■ What the task asks: Return the rows verbatim, from their first line through the line containing "断处置。ToC和ToB业务形成增长接力。", both lines included.

(Stored data)
□ □ □ □
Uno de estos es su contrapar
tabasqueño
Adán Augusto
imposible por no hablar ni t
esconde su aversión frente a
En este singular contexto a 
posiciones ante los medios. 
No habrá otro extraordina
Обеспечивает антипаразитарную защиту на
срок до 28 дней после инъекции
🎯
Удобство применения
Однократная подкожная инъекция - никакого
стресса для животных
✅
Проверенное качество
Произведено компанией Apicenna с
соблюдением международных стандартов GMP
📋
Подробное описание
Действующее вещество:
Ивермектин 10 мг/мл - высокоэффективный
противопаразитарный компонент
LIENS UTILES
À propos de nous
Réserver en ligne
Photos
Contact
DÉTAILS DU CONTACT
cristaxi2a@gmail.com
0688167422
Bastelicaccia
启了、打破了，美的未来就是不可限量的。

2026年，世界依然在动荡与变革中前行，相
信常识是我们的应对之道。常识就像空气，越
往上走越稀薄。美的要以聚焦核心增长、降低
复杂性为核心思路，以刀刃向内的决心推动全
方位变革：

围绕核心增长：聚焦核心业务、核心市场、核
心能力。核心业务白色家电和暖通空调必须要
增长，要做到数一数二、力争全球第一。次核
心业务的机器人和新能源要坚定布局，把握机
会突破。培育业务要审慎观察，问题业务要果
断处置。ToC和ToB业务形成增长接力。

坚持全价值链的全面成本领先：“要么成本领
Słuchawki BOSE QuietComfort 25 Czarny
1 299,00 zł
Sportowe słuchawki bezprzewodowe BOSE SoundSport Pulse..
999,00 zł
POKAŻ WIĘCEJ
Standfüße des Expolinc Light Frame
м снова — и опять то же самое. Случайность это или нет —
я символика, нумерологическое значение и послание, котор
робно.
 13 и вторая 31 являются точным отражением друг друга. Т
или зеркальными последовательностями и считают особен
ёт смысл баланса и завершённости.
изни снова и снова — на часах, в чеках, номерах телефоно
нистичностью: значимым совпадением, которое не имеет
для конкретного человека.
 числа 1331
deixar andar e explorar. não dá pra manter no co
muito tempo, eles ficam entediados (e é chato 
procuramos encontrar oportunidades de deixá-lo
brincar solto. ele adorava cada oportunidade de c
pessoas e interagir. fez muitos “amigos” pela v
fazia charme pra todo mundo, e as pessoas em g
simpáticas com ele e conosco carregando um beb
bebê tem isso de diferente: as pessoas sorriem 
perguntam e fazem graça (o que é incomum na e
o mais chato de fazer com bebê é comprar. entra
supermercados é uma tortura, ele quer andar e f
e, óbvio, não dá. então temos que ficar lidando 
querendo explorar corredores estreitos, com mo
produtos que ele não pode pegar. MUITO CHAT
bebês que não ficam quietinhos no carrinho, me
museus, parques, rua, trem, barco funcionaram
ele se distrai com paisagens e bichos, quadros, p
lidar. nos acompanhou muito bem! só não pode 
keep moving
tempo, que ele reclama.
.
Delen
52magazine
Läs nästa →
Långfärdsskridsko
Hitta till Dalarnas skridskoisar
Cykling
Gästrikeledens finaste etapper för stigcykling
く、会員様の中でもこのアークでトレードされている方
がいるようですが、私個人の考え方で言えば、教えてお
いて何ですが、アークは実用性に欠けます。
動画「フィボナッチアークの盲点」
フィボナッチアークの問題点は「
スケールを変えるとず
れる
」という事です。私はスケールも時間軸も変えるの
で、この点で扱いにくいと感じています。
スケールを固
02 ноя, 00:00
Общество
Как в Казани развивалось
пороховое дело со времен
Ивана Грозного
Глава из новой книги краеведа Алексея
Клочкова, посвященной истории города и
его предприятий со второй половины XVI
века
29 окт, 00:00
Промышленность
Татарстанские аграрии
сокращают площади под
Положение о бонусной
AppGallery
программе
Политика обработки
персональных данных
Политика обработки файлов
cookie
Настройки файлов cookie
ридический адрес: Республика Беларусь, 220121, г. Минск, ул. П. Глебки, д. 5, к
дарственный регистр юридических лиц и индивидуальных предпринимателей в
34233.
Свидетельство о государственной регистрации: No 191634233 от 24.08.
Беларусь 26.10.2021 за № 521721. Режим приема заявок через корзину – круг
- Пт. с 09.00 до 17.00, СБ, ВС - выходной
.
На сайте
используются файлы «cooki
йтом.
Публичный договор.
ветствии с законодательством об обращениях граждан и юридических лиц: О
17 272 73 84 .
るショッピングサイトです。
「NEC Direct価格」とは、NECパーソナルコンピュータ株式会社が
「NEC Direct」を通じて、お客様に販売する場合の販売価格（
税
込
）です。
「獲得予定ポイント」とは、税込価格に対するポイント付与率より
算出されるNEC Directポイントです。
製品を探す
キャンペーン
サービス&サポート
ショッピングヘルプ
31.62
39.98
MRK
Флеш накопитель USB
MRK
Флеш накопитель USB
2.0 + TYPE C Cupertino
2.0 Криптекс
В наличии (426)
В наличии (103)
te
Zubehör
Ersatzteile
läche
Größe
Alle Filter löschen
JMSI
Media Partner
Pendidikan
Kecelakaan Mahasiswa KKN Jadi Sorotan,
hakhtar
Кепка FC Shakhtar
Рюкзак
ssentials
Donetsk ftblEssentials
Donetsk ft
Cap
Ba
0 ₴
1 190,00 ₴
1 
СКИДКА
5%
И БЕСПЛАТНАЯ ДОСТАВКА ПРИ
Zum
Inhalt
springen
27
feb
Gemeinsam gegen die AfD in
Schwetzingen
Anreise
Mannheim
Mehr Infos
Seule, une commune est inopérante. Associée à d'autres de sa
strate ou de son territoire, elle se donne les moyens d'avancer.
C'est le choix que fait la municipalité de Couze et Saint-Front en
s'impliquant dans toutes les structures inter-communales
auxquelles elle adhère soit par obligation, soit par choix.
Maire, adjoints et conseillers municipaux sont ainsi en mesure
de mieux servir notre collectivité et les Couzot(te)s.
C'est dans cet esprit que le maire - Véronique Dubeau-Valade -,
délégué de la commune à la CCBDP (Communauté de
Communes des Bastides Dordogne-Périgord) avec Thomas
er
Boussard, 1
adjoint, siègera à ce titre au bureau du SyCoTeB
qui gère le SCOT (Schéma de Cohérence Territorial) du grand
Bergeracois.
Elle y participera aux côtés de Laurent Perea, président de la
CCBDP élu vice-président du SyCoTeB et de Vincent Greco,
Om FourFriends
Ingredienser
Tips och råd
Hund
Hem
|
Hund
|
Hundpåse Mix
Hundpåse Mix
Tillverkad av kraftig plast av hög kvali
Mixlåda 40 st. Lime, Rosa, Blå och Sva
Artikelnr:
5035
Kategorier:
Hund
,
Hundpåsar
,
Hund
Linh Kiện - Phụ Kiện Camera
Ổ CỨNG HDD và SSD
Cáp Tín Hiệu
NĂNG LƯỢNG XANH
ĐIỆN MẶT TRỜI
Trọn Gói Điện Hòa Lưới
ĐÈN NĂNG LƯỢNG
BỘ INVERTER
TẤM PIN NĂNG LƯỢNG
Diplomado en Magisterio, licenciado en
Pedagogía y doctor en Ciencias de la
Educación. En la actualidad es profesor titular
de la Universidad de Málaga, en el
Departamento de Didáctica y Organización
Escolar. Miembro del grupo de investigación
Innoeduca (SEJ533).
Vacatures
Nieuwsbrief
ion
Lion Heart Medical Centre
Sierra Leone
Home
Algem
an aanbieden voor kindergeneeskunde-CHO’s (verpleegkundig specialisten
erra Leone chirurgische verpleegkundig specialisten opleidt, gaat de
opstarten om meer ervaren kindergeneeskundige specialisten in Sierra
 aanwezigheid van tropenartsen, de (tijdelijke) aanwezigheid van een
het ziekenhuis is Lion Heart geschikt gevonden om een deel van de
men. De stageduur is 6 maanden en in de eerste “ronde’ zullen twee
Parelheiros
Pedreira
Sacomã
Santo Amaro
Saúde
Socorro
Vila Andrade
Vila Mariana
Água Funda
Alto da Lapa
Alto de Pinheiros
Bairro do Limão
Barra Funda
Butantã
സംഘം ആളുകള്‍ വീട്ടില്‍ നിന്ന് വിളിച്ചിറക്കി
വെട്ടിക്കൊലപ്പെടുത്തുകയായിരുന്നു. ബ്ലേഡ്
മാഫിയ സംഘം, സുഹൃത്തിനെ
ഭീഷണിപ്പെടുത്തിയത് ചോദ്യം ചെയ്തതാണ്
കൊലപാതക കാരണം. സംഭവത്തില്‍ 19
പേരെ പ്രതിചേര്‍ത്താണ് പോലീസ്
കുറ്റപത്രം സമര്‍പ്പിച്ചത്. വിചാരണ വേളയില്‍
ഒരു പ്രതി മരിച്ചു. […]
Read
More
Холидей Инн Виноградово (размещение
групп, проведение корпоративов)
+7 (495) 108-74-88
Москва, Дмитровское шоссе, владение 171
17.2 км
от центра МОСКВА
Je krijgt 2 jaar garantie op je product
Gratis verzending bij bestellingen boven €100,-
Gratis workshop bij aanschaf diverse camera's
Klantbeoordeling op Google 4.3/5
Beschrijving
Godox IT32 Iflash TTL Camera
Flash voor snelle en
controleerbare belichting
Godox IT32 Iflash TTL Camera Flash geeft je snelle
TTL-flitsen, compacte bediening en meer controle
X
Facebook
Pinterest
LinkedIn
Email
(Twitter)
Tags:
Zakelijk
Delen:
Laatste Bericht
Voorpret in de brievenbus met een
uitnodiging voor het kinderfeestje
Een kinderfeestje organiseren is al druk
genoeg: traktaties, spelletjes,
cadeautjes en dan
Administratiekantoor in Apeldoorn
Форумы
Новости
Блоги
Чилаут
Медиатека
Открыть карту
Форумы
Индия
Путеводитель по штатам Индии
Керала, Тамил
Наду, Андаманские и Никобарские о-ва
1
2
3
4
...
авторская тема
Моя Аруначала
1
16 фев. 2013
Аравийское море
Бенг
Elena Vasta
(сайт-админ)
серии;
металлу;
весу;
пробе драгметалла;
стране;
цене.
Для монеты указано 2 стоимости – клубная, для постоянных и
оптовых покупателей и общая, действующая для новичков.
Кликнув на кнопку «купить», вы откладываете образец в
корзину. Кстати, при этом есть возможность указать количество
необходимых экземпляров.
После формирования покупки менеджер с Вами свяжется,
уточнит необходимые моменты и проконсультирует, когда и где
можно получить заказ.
□ □ □ □
■ Output of the task:
Uno de estos es su contrapar
tabasqueño
Adán Augusto
imposible por no hablar ni t
esconde su aversión frente a
En este singular contexto a 
posiciones ante los medios. 
No habrá otro extraordina
Обеспечивает антипаразитарную защиту на
срок до 28 дней после инъекции
🎯
Удобство применения
Однократная подкожная инъекция - никакого
стресса для животных
✅
Проверенное качество
Произведено компанией Apicenna с
соблюдением международных стандартов GMP
📋
Подробное описание
Действующее вещество:
Ивермектин 10 мг/мл - высокоэффективный
противопаразитарный компонент
LIENS UTILES
À propos de nous
Réserver en ligne
Photos
Contact
DÉTAILS DU CONTACT
cristaxi2a@gmail.com
0688167422
Bastelicaccia
启了、打破了，美的未来就是不可限量的。

2026年，世界依然在动荡与变革中前行，相
信常识是我们的应对之道。常识就像空气，越
往上走越稀薄。美的要以聚焦核心增长、降低
复杂性为核心思路，以刀刃向内的决心推动全
方位变革：

围绕核心增长：聚焦核心业务、核心市场、核
心能力。核心业务白色家电和暖通空调必须要
增长，要做到数一数二、力争全球第一。次核
心业务的机器人和新能源要坚定布局，把握机
会突破。培育业务要审慎观察，问题业务要果
断处置。ToC和ToB业务形成增长接力。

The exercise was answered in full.